5. Communalist Approach
- The historians of this school, relying completely on the colonial historiography of medieval India and colonial-era textbooks, viewed Hindus and Muslims as permanent hostile groups whose interests were mutually different and antagonistic to each other.
- This view was not only reflected in the writings of the historians but it also found a more virulent form in the hands of the communal political leaders.
6. Cambridge school
- Fundamental contradiction under colonial rule was among the Indians themselves.
- It takes the mind or ideals out of human behaviour and reduces nationalism to 'animal politics'.
7. Liberal and Neo-Liberal Interpretations
- According to this interpretation, the economic exploitation of the colonies was not beneficial to the British people as a whole.
- The availability of markets for British industrial goods in the colonial world and capital investment in overseas markets (like laying of railways in India) might have actually discouraged domestic investment and delayed the development of the 'new' industries in Britain.

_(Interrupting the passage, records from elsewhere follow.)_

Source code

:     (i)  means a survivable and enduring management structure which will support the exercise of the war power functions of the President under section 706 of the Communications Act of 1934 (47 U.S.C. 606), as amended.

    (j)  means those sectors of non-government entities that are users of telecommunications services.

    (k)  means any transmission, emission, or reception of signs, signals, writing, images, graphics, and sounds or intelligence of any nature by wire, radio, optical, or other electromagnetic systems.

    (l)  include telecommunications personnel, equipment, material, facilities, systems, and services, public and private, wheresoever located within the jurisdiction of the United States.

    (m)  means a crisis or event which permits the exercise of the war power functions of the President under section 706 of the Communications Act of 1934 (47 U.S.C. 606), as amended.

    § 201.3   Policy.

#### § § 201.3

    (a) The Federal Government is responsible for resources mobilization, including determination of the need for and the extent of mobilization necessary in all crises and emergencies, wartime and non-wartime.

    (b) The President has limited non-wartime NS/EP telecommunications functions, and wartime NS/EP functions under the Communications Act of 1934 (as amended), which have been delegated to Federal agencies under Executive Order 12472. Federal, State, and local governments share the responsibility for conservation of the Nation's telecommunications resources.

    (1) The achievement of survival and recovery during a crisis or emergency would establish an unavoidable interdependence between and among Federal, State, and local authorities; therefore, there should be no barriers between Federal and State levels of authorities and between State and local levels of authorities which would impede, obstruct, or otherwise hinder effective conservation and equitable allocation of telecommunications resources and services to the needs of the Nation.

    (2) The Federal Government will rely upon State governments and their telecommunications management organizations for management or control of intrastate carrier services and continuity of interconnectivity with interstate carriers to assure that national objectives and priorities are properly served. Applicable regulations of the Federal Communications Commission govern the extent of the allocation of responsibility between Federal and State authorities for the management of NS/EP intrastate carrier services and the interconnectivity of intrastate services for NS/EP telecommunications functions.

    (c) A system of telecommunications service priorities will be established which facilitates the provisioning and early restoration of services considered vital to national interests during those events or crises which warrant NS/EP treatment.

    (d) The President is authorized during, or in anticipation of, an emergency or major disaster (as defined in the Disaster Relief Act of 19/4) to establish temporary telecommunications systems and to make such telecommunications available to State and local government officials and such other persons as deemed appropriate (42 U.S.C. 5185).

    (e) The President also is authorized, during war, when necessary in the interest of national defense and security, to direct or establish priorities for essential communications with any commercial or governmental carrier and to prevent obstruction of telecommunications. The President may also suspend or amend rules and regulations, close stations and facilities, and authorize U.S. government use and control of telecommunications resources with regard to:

8. Feminist Historiography
The shift in terms of the writing of women’s history began with the women’s movement of the 1970s which provided the context and impetus for the emergence of women’s studies in India. Very soon, women's history broadened and assumed the more complex shape of gender history.Feminist Historiography
In the colonial period, two works based upon the women’s question in India—The High Caste Hindu Woman (1887) by Pandita Ramabai, and Mother India (1927) by Katherine Mayo—attracted international attention.